# Brief:
Copy out every line in the entries below that includes "finds".

# Materials provided:
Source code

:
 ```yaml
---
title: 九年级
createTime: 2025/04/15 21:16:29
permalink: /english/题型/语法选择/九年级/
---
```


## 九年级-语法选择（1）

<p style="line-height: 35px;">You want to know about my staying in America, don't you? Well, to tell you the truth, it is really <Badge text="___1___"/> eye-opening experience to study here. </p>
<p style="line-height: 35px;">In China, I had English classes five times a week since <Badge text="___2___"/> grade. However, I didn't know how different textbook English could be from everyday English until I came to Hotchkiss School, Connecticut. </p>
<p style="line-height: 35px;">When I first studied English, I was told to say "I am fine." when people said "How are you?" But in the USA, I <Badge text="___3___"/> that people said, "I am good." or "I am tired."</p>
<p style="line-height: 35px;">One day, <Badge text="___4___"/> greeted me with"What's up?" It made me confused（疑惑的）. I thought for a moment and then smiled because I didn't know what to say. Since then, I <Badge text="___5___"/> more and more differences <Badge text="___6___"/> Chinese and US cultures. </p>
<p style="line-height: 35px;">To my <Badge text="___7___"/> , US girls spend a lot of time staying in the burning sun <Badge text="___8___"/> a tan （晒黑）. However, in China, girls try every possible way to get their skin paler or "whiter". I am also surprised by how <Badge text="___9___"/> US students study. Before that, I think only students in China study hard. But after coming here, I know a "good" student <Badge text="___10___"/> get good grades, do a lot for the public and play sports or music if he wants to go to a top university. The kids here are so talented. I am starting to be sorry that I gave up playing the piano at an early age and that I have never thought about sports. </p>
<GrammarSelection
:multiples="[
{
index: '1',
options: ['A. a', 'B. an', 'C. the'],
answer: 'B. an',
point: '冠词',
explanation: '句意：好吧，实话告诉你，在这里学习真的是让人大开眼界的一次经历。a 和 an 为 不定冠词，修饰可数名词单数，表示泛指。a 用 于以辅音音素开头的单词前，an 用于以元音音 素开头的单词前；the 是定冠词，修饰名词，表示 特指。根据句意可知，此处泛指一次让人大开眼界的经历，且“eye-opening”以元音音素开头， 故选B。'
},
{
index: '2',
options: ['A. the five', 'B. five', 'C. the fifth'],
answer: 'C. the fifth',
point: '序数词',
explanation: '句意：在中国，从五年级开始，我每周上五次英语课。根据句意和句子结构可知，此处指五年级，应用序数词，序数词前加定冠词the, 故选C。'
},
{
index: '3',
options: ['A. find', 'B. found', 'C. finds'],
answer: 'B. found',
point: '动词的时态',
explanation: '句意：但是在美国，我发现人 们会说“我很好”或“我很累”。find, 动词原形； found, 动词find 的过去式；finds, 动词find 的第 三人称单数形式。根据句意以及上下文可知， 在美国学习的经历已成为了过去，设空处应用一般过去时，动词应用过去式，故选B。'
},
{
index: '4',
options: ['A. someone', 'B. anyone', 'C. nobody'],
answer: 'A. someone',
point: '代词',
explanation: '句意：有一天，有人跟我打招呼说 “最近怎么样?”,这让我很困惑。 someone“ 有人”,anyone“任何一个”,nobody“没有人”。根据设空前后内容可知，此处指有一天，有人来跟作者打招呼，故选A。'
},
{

# Solution for this exercise:
options: ['A. find', 'B. found', 'C. finds'],
explanation: '句意：但是在美国，我发现人 们会说“我很好”或“我很累”。find, 动词原形； found, 动词find 的过去式；finds, 动词find 的第 三人称单数形式。根据句意以及上下文可知， 在美国学习的经历已成为了过去，设空处应用一般过去时，动词应用过去式，故选B。'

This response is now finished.